*Job 1*. Extract from the anger management passage the part that opens with the words containing "How much of" and closes with "shot at Ballou.".
*Job 2*. List every place name that appears in the anger management passage.

*Document passage*.
February is one of the busiest times for teachers. End of the first semester. Grades are due, schedules change, students settle into new routines. Almost every kid is taking a new elective, although how "elective" it is varies.

"Hey Maria (not her real name)," a kid teased. "How you like Anger Management?"

Maria turned, eyes narrowing.

"I hate it." She paused. "It makes me ... (another pause) ... angry." The kids are often unintentionally funny this way.

Anger Management is a special class taught by a life skills teacher at Bell, one of the support staff in the offices of counseling and social work. Students who have been referred to the principal one too many times rocket to the top of the list for this class. Sometimes, also, it’s kids who aren’t doing things that get them suspended, but who seem to have a hard time coping with their emotions. And who doesn’t? Especially in D.C., the town of the hair-trigger car horn.

How much of this is learned? It seems to me that growing up on the Eastern Shore of Maryland, a car horn was reserved for near-death warnings only – but maybe that’s selective memory. Still, it’s not just the microseconds required when waiting behind a car stopped at a green light. People in D.C. get all fired up about whether they’re allowed to use the express checkout lane at the supermarket. These countless angry urban scenes end with incidents like James Richardson getting shot at Ballou.

In my classroom, I’ve had a lot of kids who are partially-to-completely crazy. Every year, I have one or two young men whose only response to conflict is escalation. While the preceding sentence seems unremarkable, imagine screaming profanities and derogatory terms all over the place 30 seconds after somebody bumped them on their way to sharpen a pencil. And then five minutes later: "Mr. Wennersten, I’m cool. What’s the problem? Why am I the one getting put out? She bumped me!"

My personal favorite is the blameless victim: "I wasn’t doin’ nothin’. I was just minding my business, but if he’s going to jone (make fun) on me, I got to talk back. He can’t talk out the mouth to me. If he says nothin’ to me, I won’t say nothin’ to him, but if he talks out the mouth to me, I got to get even."

Why? What is so important about the last word that it’s worth getting suspended for? And since both sides have the same attitude, what happens is an arms race to swear words, pushing and shoving.

"Well nothin’ would have happened if he hadn’t started it."

This is exactly how people get killed.

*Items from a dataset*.
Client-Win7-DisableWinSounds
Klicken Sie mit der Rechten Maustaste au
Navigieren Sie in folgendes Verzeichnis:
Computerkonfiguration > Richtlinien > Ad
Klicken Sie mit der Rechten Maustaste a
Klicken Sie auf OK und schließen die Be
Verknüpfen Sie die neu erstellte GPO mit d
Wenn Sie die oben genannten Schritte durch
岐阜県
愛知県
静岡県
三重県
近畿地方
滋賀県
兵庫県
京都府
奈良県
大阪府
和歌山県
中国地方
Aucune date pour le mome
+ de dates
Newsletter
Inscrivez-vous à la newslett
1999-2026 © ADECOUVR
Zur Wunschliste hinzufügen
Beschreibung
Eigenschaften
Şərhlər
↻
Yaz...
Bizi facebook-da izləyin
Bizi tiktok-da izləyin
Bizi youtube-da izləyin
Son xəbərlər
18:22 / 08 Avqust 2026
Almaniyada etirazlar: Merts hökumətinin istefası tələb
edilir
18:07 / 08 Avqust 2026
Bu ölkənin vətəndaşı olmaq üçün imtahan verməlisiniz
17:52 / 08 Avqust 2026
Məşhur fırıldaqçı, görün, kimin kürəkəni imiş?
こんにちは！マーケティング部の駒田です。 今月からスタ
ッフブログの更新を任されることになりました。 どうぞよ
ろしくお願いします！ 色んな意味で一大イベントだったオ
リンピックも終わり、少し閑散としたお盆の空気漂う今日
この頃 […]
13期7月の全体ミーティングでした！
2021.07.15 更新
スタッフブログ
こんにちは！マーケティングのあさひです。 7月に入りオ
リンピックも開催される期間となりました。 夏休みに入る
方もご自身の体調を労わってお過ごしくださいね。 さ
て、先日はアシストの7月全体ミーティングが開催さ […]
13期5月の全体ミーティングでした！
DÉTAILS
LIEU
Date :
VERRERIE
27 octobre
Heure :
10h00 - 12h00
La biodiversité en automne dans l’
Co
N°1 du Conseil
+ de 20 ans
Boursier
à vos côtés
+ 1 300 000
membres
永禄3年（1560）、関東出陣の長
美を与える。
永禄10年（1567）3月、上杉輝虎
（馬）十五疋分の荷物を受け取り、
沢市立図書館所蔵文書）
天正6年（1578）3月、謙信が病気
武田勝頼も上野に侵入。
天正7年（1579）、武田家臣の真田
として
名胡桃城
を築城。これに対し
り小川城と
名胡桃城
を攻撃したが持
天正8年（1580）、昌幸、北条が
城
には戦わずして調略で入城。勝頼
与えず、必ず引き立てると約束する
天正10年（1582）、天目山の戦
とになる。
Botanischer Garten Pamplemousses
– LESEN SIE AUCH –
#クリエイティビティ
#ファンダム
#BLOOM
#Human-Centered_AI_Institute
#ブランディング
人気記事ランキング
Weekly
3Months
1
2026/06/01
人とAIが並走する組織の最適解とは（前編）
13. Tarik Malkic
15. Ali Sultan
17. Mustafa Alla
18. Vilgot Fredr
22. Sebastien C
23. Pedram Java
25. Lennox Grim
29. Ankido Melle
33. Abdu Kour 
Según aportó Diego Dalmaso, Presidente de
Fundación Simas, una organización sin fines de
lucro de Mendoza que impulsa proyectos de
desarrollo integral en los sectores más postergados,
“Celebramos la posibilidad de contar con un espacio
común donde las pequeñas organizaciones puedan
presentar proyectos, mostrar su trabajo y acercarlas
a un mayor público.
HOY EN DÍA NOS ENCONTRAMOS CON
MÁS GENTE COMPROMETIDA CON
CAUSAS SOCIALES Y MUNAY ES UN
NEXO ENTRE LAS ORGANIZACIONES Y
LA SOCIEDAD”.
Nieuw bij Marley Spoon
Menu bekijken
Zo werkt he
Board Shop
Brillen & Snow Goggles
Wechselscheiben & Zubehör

*Answer area 1*.
How much of this is learned? It seems to me that growing up on the Eastern Shore of Maryland, a car horn was reserved for near-death warnings only – but maybe that’s selective memory. Still, it’s not just the microseconds required when waiting behind a car stopped at a green light. People in D.C. get all fired up about whether they’re allowed to use the express checkout lane at the supermarket. These countless angry urban scenes end with incidents like James Richardson getting shot at Ballou.

*Answer area 2*.
Bell
D.C.
the Eastern Shore of Maryland
Ballou